• **Polecenie**: Zredaguj wszystko od wiersza zawierającego „Document page, 1500x844 pixels.” w dół aż do wiersza zawierającego „picture [0, 0, 1500, 844]”, zamieniając „transcribe” na „copy”. Pozostałą treść tych wierszy zostaw bez zmian.

__________________________________________________

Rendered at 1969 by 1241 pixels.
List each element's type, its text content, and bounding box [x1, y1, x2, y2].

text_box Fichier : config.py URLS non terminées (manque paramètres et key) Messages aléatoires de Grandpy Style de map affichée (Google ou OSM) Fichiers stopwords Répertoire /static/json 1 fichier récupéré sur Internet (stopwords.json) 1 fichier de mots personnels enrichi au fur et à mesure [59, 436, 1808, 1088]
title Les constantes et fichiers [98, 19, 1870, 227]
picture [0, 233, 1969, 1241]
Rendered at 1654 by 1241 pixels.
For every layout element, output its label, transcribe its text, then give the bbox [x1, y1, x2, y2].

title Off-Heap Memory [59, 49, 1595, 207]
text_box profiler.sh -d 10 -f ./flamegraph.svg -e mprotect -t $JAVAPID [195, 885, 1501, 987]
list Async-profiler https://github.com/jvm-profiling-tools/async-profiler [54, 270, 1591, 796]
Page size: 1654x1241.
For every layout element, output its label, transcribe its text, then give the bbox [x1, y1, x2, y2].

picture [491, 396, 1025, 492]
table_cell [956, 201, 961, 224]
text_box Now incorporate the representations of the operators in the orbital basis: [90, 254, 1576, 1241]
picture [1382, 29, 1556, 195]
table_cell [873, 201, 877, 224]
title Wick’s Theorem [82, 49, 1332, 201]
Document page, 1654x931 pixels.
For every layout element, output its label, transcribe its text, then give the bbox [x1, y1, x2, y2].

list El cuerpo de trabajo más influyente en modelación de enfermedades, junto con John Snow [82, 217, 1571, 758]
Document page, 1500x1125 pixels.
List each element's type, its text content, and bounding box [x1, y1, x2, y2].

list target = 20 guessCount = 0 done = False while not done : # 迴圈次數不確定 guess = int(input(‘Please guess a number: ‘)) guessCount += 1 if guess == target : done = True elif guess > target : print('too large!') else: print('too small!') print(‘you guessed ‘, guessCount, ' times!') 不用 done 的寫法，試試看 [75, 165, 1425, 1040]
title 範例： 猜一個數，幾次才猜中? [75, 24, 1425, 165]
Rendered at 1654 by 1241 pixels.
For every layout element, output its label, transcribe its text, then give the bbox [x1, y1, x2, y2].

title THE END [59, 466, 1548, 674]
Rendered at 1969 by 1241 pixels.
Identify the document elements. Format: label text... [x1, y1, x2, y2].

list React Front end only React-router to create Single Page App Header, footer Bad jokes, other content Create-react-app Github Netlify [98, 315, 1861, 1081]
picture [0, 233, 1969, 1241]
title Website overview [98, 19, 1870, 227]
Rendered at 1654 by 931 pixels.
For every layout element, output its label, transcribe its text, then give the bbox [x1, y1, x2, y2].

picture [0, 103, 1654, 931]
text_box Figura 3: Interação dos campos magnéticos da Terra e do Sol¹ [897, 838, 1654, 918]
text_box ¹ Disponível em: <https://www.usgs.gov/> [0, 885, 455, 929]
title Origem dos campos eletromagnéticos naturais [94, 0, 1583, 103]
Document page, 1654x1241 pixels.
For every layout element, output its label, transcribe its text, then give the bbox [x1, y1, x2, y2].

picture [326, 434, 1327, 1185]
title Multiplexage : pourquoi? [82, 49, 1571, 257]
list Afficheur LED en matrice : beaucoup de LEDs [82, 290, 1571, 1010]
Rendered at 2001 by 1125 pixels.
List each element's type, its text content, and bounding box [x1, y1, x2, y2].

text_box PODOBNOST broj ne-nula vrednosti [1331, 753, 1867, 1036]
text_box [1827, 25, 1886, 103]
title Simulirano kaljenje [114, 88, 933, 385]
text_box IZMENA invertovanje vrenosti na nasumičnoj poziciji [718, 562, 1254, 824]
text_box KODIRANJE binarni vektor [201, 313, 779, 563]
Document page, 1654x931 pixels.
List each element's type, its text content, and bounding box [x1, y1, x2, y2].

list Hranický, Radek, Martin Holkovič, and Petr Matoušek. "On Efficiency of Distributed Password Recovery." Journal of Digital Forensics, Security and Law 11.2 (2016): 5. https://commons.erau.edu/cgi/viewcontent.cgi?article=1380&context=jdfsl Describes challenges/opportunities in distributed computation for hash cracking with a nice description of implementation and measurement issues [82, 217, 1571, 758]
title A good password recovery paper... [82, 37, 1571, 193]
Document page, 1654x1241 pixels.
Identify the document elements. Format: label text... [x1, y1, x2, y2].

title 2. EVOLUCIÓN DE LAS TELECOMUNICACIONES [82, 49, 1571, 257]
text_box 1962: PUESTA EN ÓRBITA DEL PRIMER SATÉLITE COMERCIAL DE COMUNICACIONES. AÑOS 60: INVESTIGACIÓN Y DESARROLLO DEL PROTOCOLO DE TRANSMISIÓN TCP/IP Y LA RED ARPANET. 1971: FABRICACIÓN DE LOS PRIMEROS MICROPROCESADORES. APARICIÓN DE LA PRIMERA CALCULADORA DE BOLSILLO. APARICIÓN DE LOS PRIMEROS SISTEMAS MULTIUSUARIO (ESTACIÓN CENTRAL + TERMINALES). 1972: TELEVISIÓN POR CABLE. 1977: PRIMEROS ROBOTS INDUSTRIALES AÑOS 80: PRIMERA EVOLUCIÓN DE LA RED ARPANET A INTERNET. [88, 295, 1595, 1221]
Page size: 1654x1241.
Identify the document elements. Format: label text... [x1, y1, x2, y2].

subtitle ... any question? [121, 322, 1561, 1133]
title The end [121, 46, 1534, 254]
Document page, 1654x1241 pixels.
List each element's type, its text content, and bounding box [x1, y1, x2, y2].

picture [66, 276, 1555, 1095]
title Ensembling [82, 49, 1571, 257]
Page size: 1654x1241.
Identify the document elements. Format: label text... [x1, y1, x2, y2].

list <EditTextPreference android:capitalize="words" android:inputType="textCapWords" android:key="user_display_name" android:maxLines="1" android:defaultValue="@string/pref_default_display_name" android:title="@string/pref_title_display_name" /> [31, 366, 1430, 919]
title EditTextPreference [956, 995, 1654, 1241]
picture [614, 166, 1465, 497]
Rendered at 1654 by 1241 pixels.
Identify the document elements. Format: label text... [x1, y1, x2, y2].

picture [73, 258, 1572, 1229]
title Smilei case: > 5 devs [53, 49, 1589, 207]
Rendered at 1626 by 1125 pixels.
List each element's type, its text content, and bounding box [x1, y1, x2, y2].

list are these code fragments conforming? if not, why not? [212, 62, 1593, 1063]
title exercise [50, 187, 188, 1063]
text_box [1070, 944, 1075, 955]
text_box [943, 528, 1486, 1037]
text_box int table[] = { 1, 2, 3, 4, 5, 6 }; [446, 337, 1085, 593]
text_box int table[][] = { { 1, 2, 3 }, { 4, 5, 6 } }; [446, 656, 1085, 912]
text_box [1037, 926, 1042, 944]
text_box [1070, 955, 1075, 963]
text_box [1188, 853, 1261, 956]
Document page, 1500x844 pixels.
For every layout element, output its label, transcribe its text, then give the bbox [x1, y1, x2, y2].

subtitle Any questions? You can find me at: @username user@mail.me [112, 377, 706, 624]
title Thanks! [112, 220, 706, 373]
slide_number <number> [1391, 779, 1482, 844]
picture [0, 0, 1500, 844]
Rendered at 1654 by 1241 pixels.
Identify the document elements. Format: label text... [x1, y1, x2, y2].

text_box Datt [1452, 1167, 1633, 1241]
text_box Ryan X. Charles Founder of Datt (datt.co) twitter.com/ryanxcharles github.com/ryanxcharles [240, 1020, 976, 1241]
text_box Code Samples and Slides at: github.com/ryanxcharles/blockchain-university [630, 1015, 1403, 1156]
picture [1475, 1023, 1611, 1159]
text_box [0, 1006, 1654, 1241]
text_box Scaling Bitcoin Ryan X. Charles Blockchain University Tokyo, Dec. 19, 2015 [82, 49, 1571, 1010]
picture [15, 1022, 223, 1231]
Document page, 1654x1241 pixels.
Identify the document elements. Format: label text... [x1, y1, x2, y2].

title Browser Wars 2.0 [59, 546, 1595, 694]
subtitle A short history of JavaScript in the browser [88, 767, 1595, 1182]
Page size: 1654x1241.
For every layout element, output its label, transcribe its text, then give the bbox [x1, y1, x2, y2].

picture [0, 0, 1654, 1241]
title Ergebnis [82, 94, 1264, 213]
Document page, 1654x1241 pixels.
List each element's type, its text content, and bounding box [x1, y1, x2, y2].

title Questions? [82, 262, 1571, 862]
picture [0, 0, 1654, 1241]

__________________________________________________

• **Wykonane zadanie**:
Document page, 1500x844 pixels.
For every layout element, output its label, copy its text, then give the bbox [x1, y1, x2, y2].

subtitle Any questions? You can find me at: @username user@mail.me [112, 377, 706, 624]
title Thanks! [112, 220, 706, 373]
slide_number <number> [1391, 779, 1482, 844]
picture [0, 0, 1500, 844]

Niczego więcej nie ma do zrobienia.